Work to be completed | Please retype all of the material below word for word, leaving out the pictures.

——

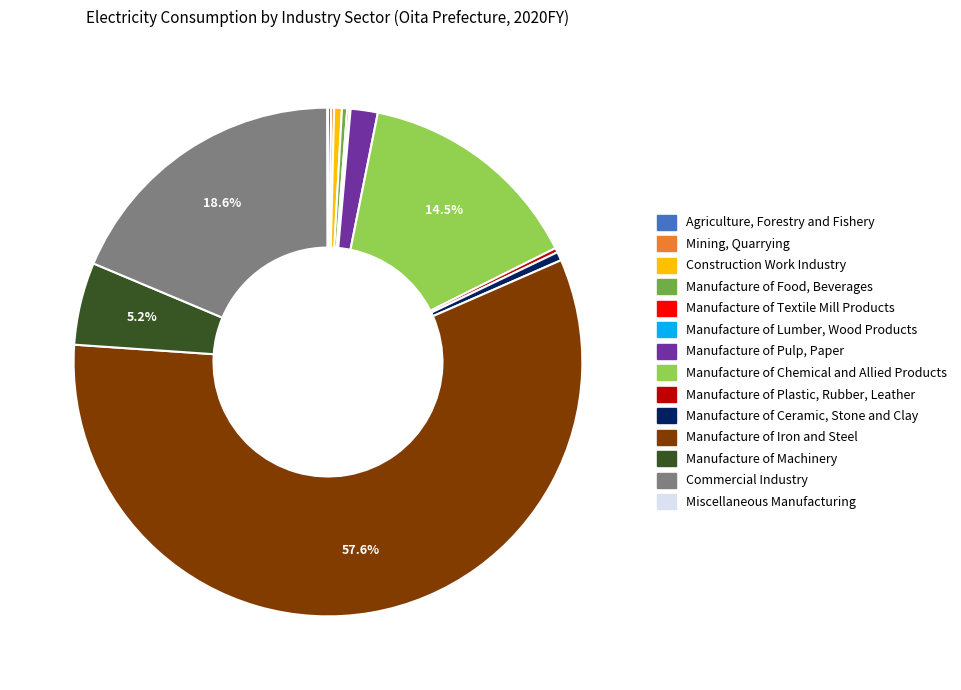

Is the sum of Manufacture of Chemical and Allied Products and Manufacture of Ceramic, Stone and Clay greater than half?

No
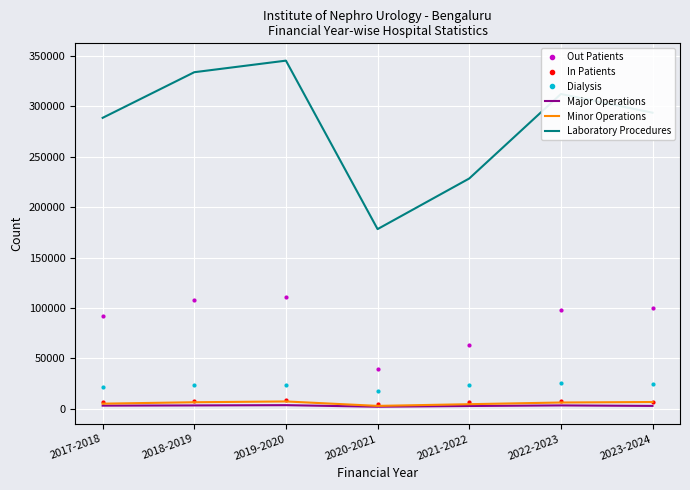

Which series has the widest spread of values?

Laboratory Procedures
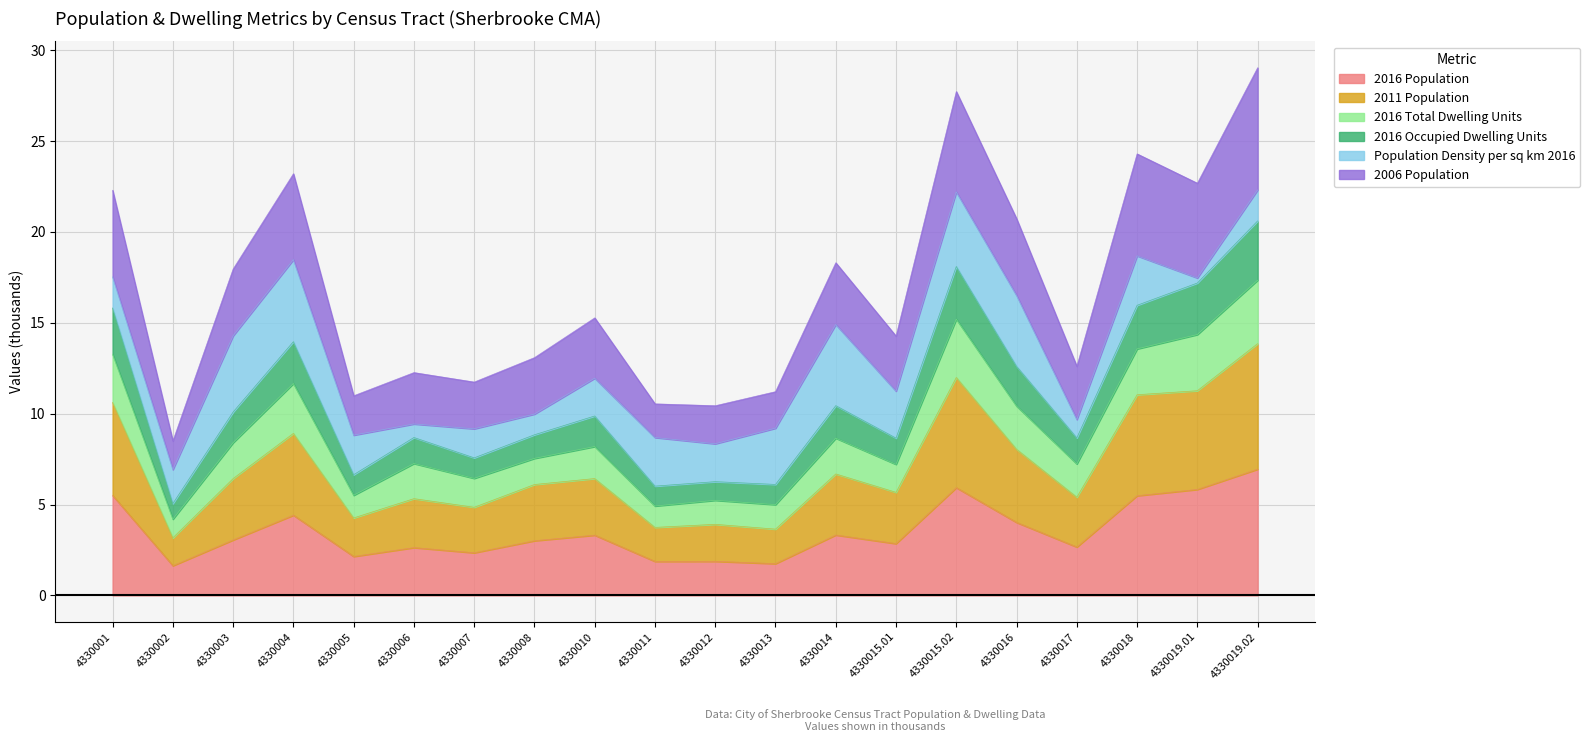

What is the total value across all series at 4330015.01?

14.3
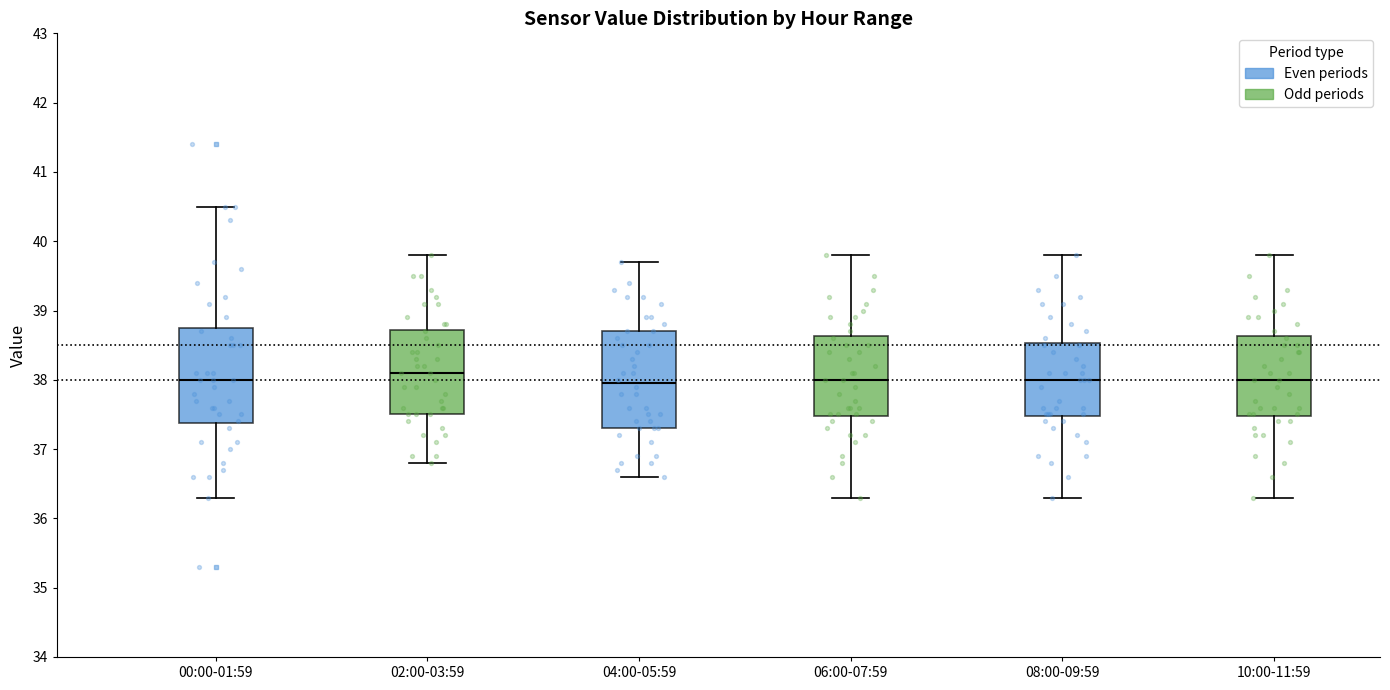

Where is the upper edge of the box for 02:00-03:59 on the y-axis? The values are not printed on the chart, so give them approximately, as read against the axis.

38.7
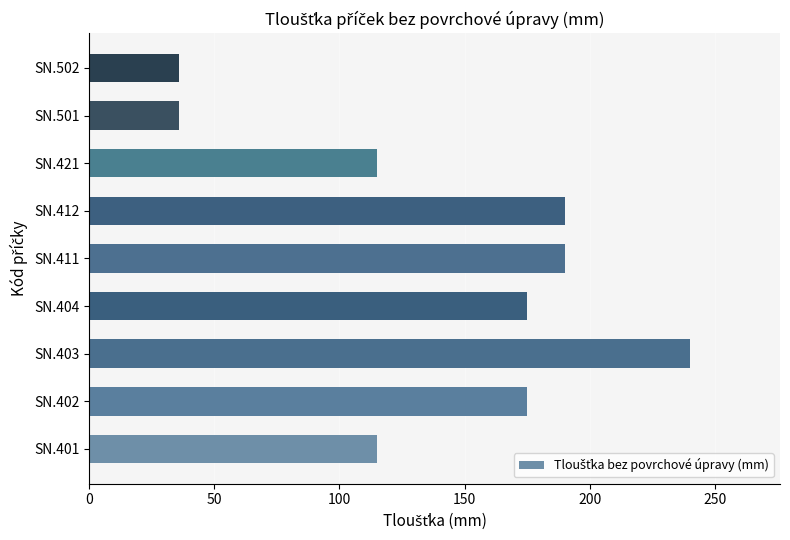

What is the minimum value shown in the chart?

36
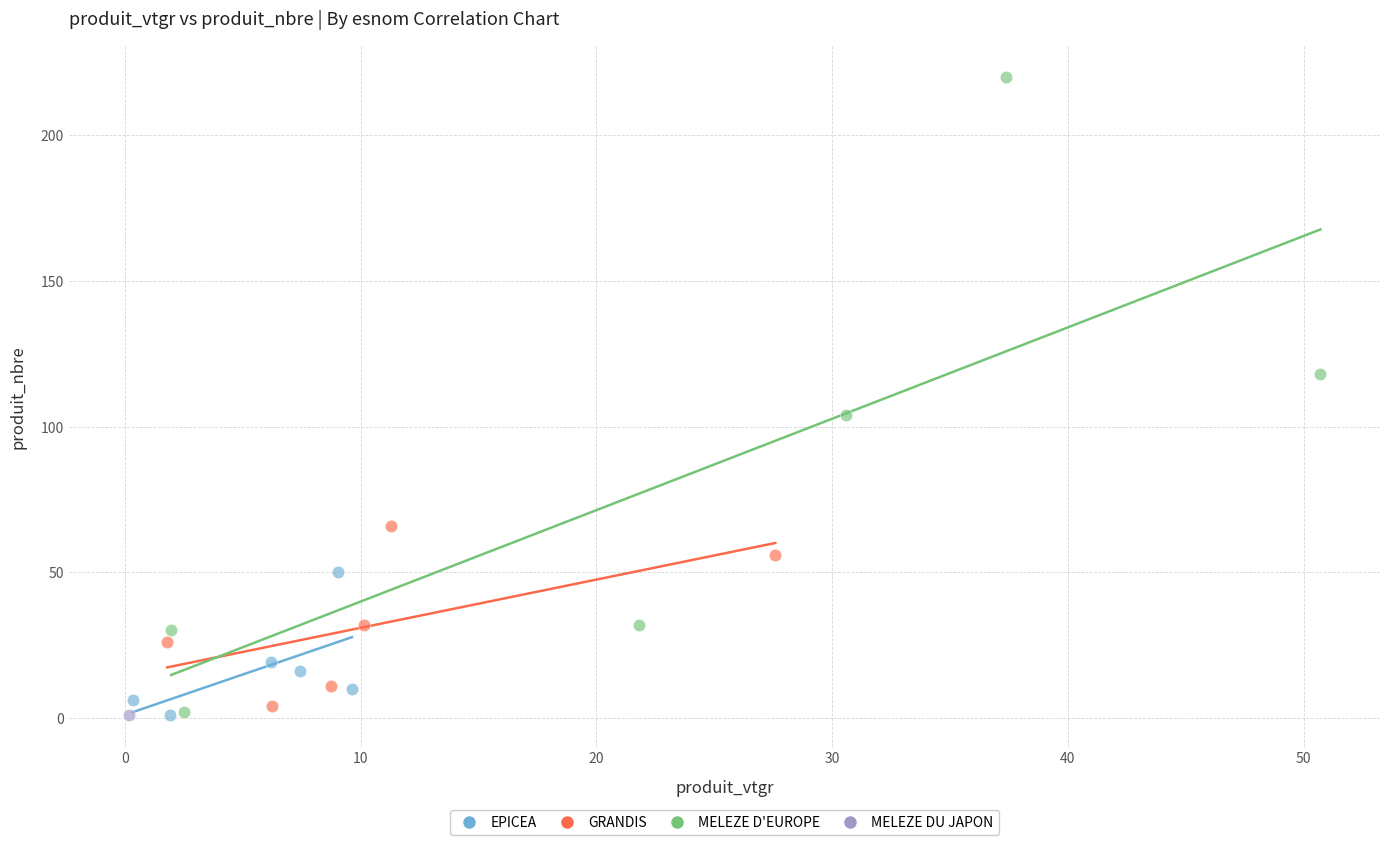

Which series reaches the maximum Y coordinate?

MELEZE D'EUROPE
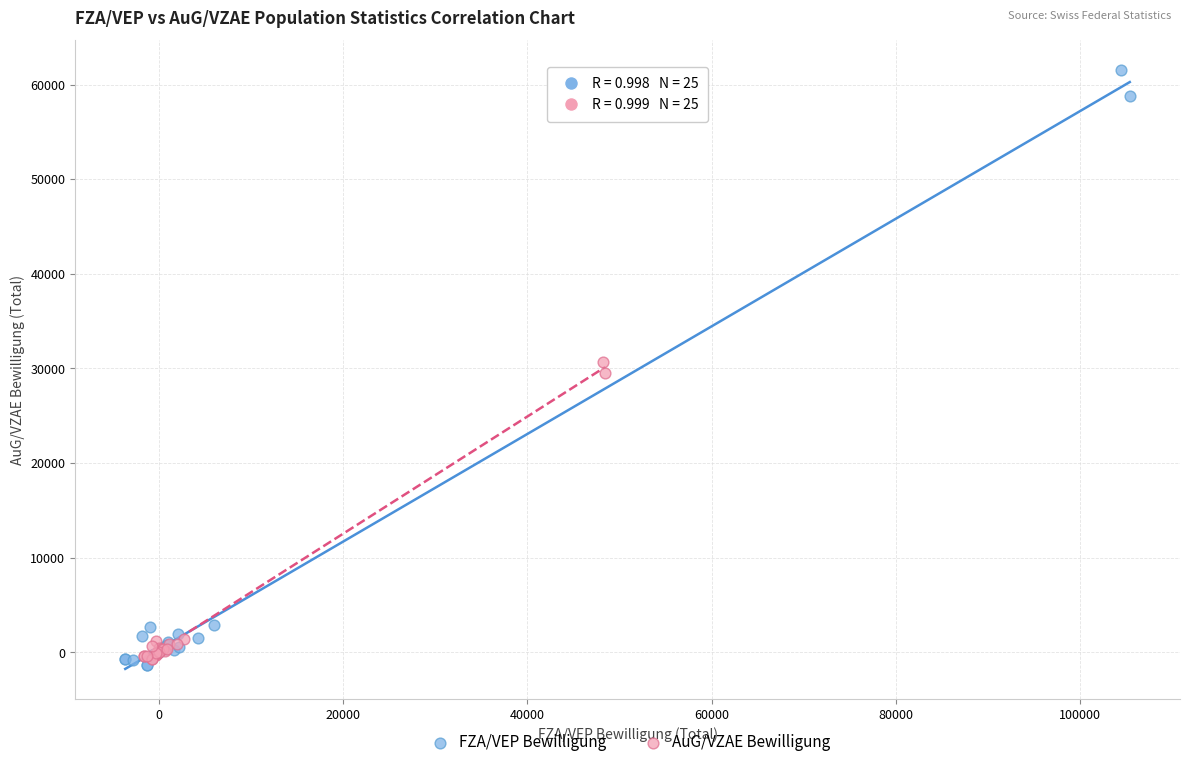

Which series contains the highest Y value?

FZA/VEP Bewilligung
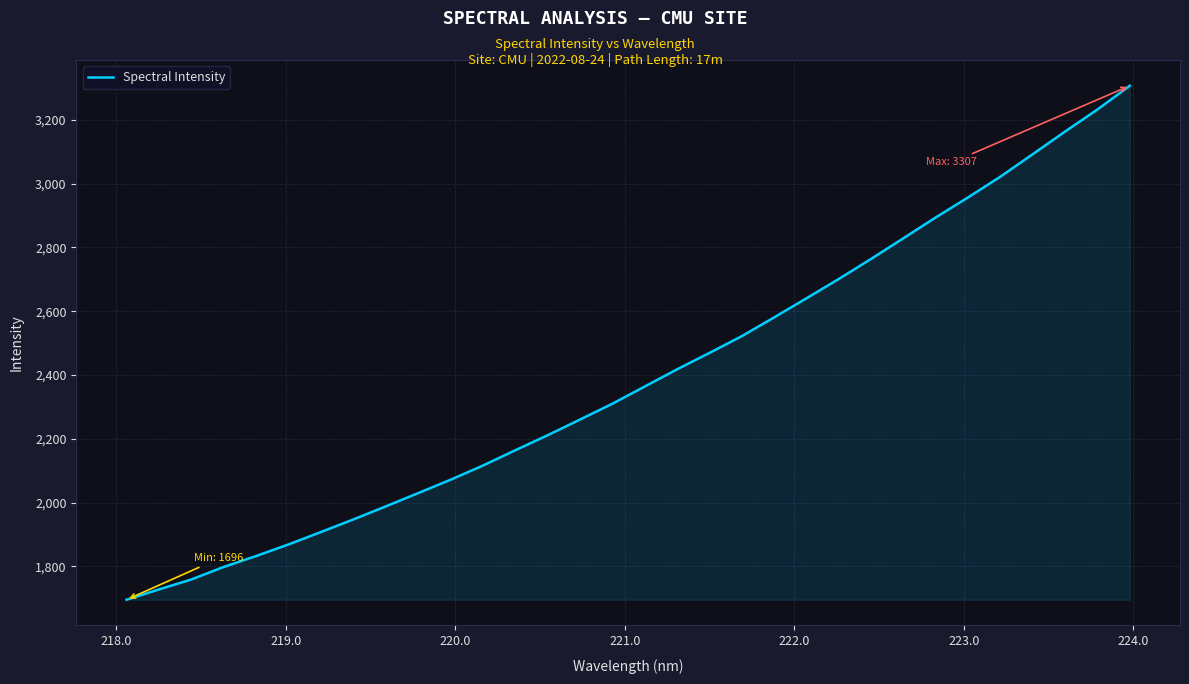

What is the minimum value shown in the chart?

1695.8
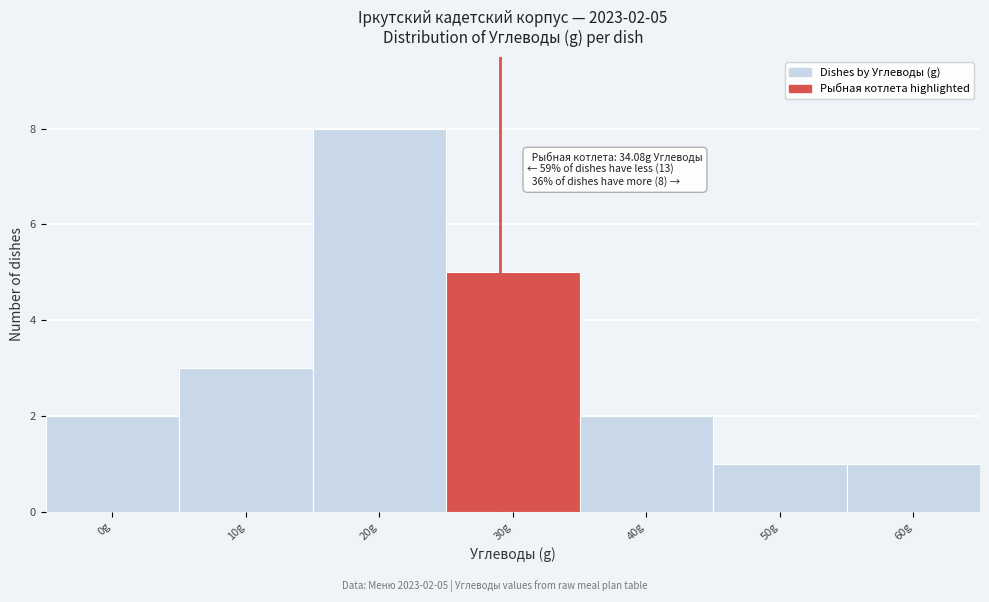

Reading right to left, extract all data points from this chart.

60g=1	50g=1	40g=2	30g=5	20g=8	10g=3	0g=2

——

Reply |
Is the sum of Manufacture of Chemical and Allied Products and Manufacture of Ceramic, Stone and Clay greater than half?

No

Which series has the widest spread of values?

Laboratory Procedures

What is the total value across all series at 4330015.01?

14.3

Where is the upper edge of the box for 02:00-03:59 on the y-axis? The values are not printed on the chart, so give them approximately, as read against the axis.

38.7

What is the minimum value shown in the chart?

36

Which series reaches the maximum Y coordinate?

MELEZE D'EUROPE

Which series contains the highest Y value?

FZA/VEP Bewilligung

What is the minimum value shown in the chart?

1695.8

Reading right to left, extract all data points from this chart.

60g=1	50g=1	40g=2	30g=5	20g=8	10g=3	0g=2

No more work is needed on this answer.